カテゴリー:武田軍関連 供養塔・墓 | ◇アクセス

読みはあめみや(あまみや)ぎょうぶの墓。雨宮刑部は、上田原の戦いで討ち死にした村上方の武将で、雨宮渡(あめのみやのわたし)にほど近い唐崎城の城主だった。雨宮摂津守の子、または清野信秀の子ともいわれている。村上義清が信濃から逃れた後は、雨宮氏は武田に降り信玄の家臣となった。

雨宮刑部の墓は県営球場隣の観音寺近くにあり、また、義清の身代わりになったという屋代源吾や小島権兵衛といった武将たちの墓も近隣の田畑の一画にたたずんでいる。

岡澤先生の史跡解説

プロフィール 岡澤先生のプロフィール

応永7年(1401)信濃新守護、小笠原長秀(おがさわら・ながひで)と大文字一揆党(だいもんじいっきとう・信濃国人武士団)が戦った大塔合戦(おうとうがっせん)で、一揆党の総帥として勝利に導いた村上満信(むらかみ・みつのぶ)以後、村上氏の勢力は隆盛となり、所領は更級(さらしな)・埴科(はにしな)両郡の南部から更埴北東部へと拡張した。

戦国期には、村上氏は北信の覇者となった。村上氏は、新たな所領地を分知して一族に与え、それぞれ支族は、在地名を姓とした。
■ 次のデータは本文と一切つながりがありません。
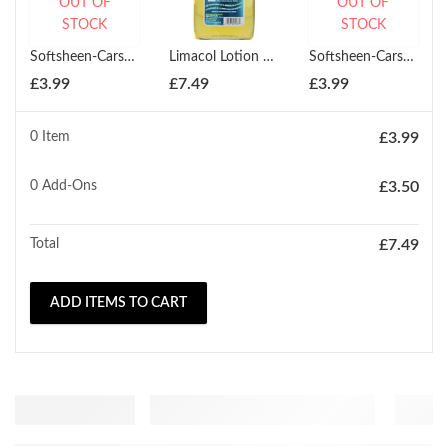
OUT OF
OUT OF
STOCK
STOCK
Softsheen-Carson Magic Shave Powder Platinum Size 127ml
Limacol Lotion 250ml
Softsheen-Carson Magic Shaving Powder Red Extra Strength 147ml
£
3.99
£
7.49
£
3.99
0 Item
£
3.99
0
Add-Ons
£
3.50
Total
£
7.49
ADD ITEMS TO CART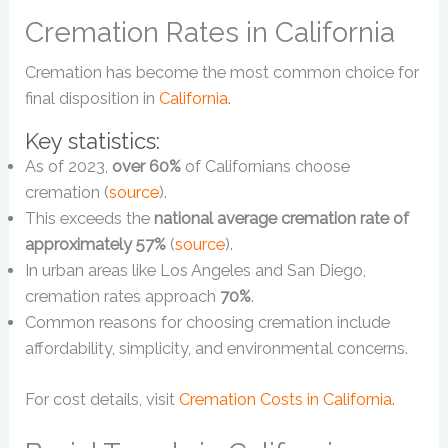
Cremation Rates in California
Cremation has become the most common choice for
final disposition in
California
.
Key statistics:
As of 2023,
over 60%
of Californians choose
cremation (
source
).
This exceeds the
national average cremation rate of
approximately 57%
(
source
).
In urban areas like Los Angeles and San Diego,
cremation rates approach
70%
.
Common reasons for choosing cremation include
affordability, simplicity, and environmental concerns.
For cost details, visit
Cremation Costs in California
.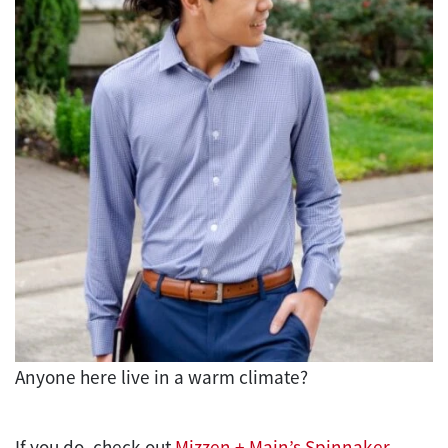
Anyone here live in a warm climate?
If you do, check out
Mizzen + Main’s Spinnaker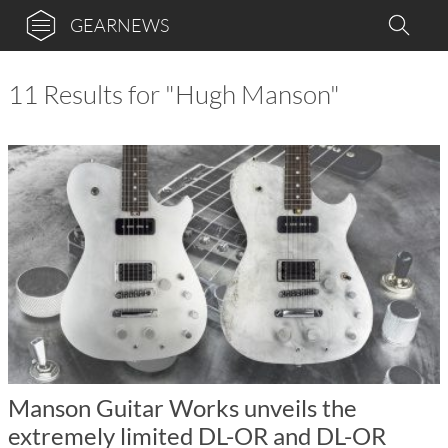
GEARNEWS
11 Results for "Hugh Manson"
Manson Guitar Works unveils the
extremely limited DL-OR and DL-OR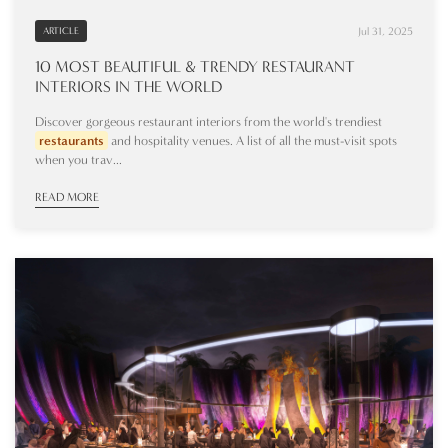
Jul 31, 2025
ARTICLE
10 MOST BEAUTIFUL & TRENDY RESTAURANT
INTERIORS IN THE WORLD
Discover gorgeous restaurant interiors from the world's trendiest
restaurants
and hospitality venues. A list of all the must-visit spots
when you trav...
READ MORE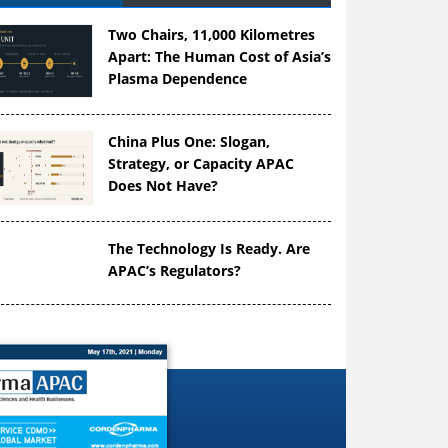
Two Chairs, 11,000 Kilometres
Apart: The Human Cost of Asia’s
Plasma Dependence
China Plus One: Slogan,
Strategy, or Capacity APAC
Does Not Have?
The Technology Is Ready. Are
APAC’s Regulators?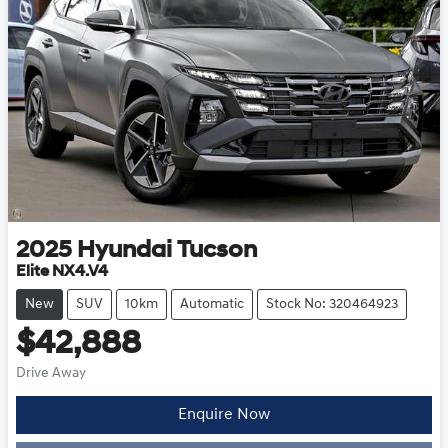
2025
Hyundai
Tucson
Elite NX4.V4
New
SUV
10km
Automatic
Stock No: 320464923
$42,888
Drive Away
Enquire Now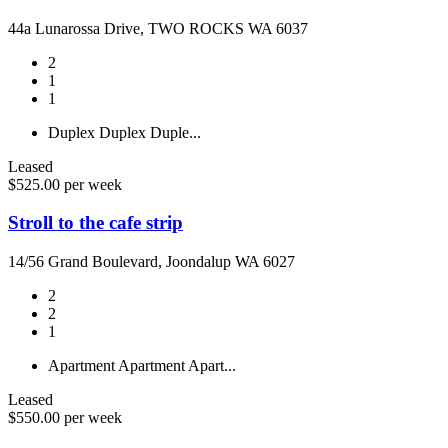
44a Lunarossa Drive, TWO ROCKS WA 6037
2
1
1
Duplex
Duplex
Duple...
Leased
$525.00 per week
Stroll to the cafe strip
14/56 Grand Boulevard, Joondalup WA 6027
2
2
1
Apartment
Apartment
Apart...
Leased
$550.00 per week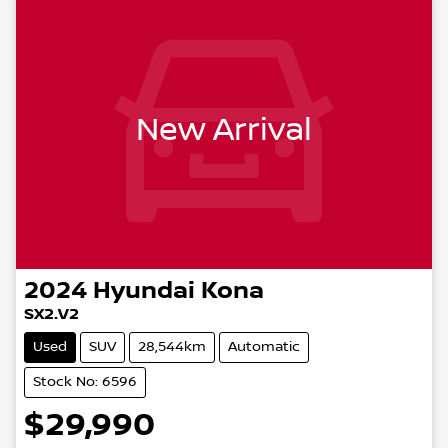
New Arrival
2024
Hyundai
Kona
SX2.V2
Used
SUV
28,544km
Automatic
Stock No: 6596
$29,990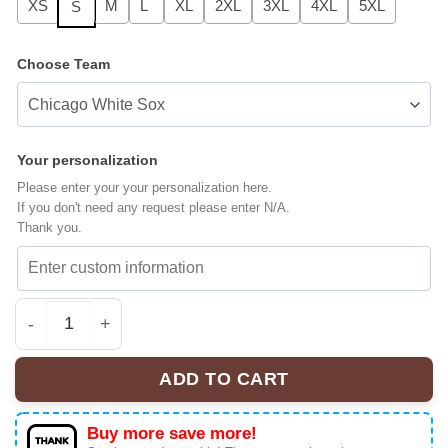
XS
M
L
XL
2XL
3XL
4XL
5XL
S
Choose Team
Your personalization
Please enter your your personalization here.
If you don't need any request please enter N/A.
Thank you.
All Team MLB Los Angeles Angels x Stranger Things Bas
ADD TO CART
Buy more save more!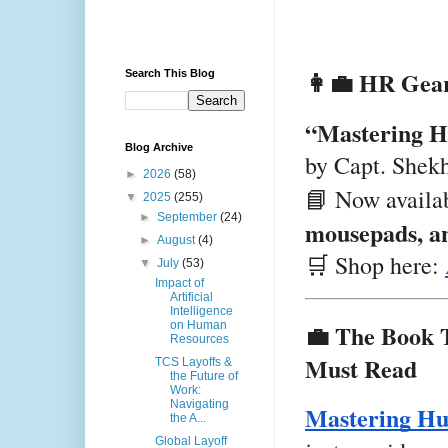
👩‍💼 HR Gear
Search This Blog
“Mastering H
Blog Archive
by Capt. Shek
►
2026
(58)
📘 Now availa
▼
2025
(255)
►
September
(24)
mousepads, an
►
August
(4)
🛒 Shop here:
▼
July
(53)
Impact of
Artificial
Intelligence
💼 The Book 
on Human
Resources
Must Read
TCS Layoffs &
the Future of
Work:
Navigating
Mastering Hu
the A...
Global Layoff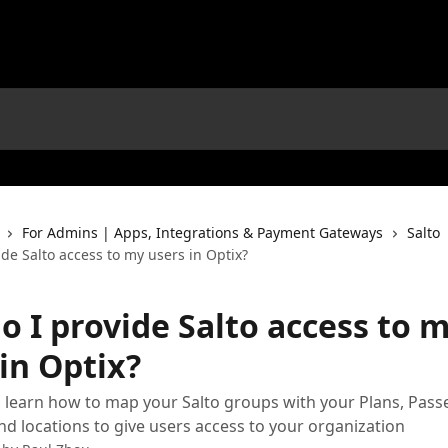
For Admins | Apps, Integrations & Payment Gateways
Salto
de Salto access to my users in Optix?
o I provide Salto access to 
in Optix?
 learn how to map your Salto groups with your Plans, Pass
nd locations to give users access to your organization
北埴では小島氏(児島)・屋代氏・倉科氏・生仁(いけに)氏・雨宮氏(千曲市)、清野氏・西条氏・東条氏などがいる。

上田原の戦いでは、これら支族は、宗家村上義清の旗下に参じ、武田軍を苦境に追い込んだ。雨宮刑部正利(正教・まさのり)は天文17年上田原に出陣し、この地で討死した。また、実弟景信(かげのぶ)は、天文22年(1553)、葛尾落城の後は、武田晴信に降(くだ)り、足軽70騎の将となった。天正10年(1582)3月、武田勝頼が天目山の麓、田野で自決したとき殉死した家臣に雨宮織部正良晴(あまみやおりべのしょうよしはる)がいる。良晴の遠祖は信州村上氏という。

屋代源吾基綱(やしろげんごもとつな)は、屋代(一重山・ひとえやま)城主、政国の長子である。上田原の戦いで、義清が窮地に陥ったとき、身代わりとなって上田原下之条で討死した。叔父の額楽寺光氏(がくがんじみつうじ・政国実弟)は、砥石城攻防戦で村上軍の先鋒として奮戦し、武田軍を破った(砥石崩れ)。信玄も一目おいた武将である。光氏は天文22年8月、義清を説得して越後に逃れさせ、村上氏再興を期して武田に降った。翌年7月23日、義清との密通が露見し、海津城で誅殺された。